Selected excerpt
......

Queen Elizabeth I granted the manor of Berkhamsted, along with the lease of Berkhamsted Castle, to her Keeper of the Jewels, Sir Edward Carey (or Cary), in 1580. Carey was descended from the Carys of Cockington, an ancient Devon family whose lineage went back to Adam de Karry, the first Lord of Castle Karry in Somerset, in the 13th century.

Berkhamsted Castle had, by this stage, fallen into disrepair and the lease of a ruined castle was possibly intended as some sort of royal joke; Carey owed a nominal annual rent of one red rose, payable yearly on St John the Baptist's Day (24 June). Rather than live in the castle grounds, Sir Edward built for himself a mansion house on top of the hill overlooking the castle, and purloined stonework from the castle ruins to build his house.

==Architecture==
Berkhamsted Place was a two-storey building with attics above. The plan of the house was in the shape of a letter E, with wings to the north and south-east. The walls were originally faced with 7-inch square stone chequers of flint and Totternhoe stone with brick additions and a tiled roof. An avenue of lime trees led up the hill to the house.

......

Saved data entries

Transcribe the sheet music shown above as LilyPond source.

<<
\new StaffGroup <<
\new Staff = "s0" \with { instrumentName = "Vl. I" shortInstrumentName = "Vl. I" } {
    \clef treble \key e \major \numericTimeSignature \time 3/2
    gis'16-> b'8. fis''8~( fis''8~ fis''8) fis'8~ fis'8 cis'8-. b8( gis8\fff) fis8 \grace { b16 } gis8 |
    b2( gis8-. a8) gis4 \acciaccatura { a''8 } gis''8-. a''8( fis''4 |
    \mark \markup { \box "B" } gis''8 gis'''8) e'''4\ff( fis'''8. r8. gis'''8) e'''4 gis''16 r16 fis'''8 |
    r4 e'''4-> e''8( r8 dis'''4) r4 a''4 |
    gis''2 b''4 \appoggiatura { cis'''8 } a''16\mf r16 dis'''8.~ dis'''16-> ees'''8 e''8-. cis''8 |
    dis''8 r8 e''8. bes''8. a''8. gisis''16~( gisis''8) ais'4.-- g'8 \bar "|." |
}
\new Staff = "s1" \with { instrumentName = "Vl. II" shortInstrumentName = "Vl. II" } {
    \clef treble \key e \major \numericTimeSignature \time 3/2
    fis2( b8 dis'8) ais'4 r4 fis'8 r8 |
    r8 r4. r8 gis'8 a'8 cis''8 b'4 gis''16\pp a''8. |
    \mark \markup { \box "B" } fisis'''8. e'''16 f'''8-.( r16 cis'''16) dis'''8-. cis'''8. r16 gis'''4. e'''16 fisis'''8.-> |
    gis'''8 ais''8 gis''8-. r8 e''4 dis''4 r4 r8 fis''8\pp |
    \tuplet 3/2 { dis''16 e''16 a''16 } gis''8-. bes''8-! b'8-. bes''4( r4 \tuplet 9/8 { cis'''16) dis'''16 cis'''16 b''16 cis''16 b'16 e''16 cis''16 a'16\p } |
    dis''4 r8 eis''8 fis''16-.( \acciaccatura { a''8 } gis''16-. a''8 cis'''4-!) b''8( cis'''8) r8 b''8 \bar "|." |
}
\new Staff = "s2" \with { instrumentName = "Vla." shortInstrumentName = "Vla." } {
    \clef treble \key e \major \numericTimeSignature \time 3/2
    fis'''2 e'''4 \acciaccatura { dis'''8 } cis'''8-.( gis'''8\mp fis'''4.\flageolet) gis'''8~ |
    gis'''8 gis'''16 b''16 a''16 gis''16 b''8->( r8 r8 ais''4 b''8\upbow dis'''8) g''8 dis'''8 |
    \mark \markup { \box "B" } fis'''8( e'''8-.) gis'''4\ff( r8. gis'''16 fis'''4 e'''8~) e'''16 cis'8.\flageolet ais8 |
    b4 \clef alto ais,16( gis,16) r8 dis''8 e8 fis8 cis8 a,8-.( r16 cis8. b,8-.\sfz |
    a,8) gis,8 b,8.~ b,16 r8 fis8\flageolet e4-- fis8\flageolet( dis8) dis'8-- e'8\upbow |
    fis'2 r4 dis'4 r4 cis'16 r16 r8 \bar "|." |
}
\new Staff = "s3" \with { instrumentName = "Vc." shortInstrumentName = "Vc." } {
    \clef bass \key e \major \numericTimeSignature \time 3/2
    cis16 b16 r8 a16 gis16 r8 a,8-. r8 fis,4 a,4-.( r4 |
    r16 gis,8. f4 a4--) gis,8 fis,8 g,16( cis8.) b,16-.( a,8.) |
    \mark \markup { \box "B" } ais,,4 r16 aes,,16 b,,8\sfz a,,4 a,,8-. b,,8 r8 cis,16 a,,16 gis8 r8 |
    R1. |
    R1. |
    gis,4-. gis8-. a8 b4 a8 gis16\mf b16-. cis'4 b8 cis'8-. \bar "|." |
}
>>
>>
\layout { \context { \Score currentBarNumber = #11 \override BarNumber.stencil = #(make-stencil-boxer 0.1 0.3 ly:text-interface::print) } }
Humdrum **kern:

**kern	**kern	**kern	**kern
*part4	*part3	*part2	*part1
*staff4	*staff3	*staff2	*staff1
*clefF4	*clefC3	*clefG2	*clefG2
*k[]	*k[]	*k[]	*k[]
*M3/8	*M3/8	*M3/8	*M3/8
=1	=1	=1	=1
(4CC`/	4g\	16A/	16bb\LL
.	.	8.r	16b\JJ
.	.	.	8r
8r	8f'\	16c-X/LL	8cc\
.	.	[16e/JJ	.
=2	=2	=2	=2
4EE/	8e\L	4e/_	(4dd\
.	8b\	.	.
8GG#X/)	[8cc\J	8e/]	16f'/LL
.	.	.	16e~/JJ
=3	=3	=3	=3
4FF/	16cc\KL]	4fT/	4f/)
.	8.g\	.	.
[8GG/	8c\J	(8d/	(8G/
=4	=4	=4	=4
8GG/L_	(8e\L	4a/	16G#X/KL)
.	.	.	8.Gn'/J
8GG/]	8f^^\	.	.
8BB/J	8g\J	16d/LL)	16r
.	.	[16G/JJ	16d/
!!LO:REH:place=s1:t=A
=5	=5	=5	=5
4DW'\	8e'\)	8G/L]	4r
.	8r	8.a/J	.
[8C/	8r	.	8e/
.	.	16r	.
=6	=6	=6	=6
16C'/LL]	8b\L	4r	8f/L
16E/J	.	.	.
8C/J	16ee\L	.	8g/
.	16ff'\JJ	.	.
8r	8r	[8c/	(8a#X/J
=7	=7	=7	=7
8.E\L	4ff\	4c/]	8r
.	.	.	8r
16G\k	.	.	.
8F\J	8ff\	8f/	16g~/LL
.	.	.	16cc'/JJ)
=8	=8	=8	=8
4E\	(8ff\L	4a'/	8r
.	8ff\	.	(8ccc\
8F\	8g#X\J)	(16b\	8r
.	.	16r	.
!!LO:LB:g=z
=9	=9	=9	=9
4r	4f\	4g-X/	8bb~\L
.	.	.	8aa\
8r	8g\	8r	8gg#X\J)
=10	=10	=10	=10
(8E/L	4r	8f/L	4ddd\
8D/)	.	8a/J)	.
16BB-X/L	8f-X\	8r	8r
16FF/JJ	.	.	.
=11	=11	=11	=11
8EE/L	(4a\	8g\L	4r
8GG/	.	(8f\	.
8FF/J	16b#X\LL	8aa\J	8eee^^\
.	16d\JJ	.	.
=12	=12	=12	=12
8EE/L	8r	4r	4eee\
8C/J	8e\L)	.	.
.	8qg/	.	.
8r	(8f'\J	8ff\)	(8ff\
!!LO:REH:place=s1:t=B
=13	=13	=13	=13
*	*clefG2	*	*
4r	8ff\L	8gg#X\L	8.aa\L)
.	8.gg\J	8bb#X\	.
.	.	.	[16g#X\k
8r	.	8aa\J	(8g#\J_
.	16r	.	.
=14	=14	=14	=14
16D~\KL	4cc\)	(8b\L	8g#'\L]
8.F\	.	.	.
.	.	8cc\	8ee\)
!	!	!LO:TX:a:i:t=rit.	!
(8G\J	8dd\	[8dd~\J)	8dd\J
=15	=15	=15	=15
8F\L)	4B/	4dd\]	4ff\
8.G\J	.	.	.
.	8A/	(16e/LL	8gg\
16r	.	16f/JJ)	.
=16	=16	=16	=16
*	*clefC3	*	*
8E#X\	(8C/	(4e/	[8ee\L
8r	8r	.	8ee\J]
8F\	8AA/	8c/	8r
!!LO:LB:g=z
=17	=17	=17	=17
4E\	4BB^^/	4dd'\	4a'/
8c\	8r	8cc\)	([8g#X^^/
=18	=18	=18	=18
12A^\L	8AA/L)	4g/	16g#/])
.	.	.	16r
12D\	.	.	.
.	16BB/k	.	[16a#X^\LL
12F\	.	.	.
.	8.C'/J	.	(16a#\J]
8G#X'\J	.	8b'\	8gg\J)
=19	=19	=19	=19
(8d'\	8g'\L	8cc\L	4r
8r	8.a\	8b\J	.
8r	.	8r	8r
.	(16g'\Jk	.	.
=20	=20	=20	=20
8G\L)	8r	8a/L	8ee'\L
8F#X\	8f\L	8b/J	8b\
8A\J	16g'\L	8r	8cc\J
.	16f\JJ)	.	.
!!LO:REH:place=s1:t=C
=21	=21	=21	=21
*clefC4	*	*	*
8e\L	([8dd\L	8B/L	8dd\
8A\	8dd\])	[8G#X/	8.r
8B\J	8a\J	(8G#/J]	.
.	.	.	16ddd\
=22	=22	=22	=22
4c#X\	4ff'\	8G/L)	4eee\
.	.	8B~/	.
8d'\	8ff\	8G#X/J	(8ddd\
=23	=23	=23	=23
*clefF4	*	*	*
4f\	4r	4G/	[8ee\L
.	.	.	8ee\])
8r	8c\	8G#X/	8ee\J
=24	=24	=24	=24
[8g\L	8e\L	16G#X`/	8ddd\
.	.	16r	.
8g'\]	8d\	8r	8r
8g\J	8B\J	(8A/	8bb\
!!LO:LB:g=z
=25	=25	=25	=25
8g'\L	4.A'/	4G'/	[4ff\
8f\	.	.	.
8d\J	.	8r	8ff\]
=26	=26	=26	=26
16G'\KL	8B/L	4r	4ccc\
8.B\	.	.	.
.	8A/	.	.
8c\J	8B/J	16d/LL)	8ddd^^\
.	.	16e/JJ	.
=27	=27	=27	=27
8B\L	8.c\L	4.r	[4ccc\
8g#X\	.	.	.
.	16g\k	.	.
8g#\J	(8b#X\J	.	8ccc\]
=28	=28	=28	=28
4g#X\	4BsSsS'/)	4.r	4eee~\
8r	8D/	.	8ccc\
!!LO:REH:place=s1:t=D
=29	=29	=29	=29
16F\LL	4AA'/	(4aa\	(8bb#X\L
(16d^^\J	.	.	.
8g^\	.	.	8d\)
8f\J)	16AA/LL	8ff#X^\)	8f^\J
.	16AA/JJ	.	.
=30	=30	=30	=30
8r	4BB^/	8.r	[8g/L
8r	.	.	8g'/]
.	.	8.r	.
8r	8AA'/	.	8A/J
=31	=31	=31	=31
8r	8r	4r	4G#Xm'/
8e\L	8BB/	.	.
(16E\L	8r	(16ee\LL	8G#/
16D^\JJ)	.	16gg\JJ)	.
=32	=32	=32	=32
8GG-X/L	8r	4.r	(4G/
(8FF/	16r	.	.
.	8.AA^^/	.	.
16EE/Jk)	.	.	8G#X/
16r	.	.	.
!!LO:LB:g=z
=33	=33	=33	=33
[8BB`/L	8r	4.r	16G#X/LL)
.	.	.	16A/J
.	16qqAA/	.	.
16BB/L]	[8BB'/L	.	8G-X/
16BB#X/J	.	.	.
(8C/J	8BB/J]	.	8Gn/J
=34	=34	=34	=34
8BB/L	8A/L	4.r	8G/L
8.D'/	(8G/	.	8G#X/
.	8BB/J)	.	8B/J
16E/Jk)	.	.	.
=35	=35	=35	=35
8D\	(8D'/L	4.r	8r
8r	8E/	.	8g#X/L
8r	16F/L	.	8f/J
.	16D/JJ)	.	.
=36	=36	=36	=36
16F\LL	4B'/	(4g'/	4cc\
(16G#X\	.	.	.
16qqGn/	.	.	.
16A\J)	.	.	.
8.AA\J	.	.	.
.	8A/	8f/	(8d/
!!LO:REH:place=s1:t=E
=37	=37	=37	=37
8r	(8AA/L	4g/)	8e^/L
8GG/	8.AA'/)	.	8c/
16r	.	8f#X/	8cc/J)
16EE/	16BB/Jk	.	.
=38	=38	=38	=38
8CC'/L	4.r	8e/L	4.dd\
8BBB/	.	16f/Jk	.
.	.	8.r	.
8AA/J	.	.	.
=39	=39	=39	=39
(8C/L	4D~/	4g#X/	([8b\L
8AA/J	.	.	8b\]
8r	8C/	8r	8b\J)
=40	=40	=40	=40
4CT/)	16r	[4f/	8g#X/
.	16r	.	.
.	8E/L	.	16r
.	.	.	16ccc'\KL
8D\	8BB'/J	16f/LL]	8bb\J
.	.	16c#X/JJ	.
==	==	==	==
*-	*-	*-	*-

......

Work order
Print the stretch from "Berkhamsted Castle had, by" through "to the house." in the Berkhamsted text, word for word.

Solution
Berkhamsted Castle had, by this stage, fallen into disrepair and the lease of a ruined castle was possibly intended as some sort of royal joke; Carey owed a nominal annual rent of one red rose, payable yearly on St John the Baptist's Day (24 June). Rather than live in the castle grounds, Sir Edward built for himself a mansion house on top of the hill overlooking the castle, and purloined stonework from the castle ruins to build his house.

==Architecture==
Berkhamsted Place was a two-storey building with attics above. The plan of the house was in the shape of a letter E, with wings to the north and south-east. The walls were originally faced with 7-inch square stone chequers of flint and Totternhoe stone with brick additions and a tiled roof. An avenue of lime trees led up the hill to the house.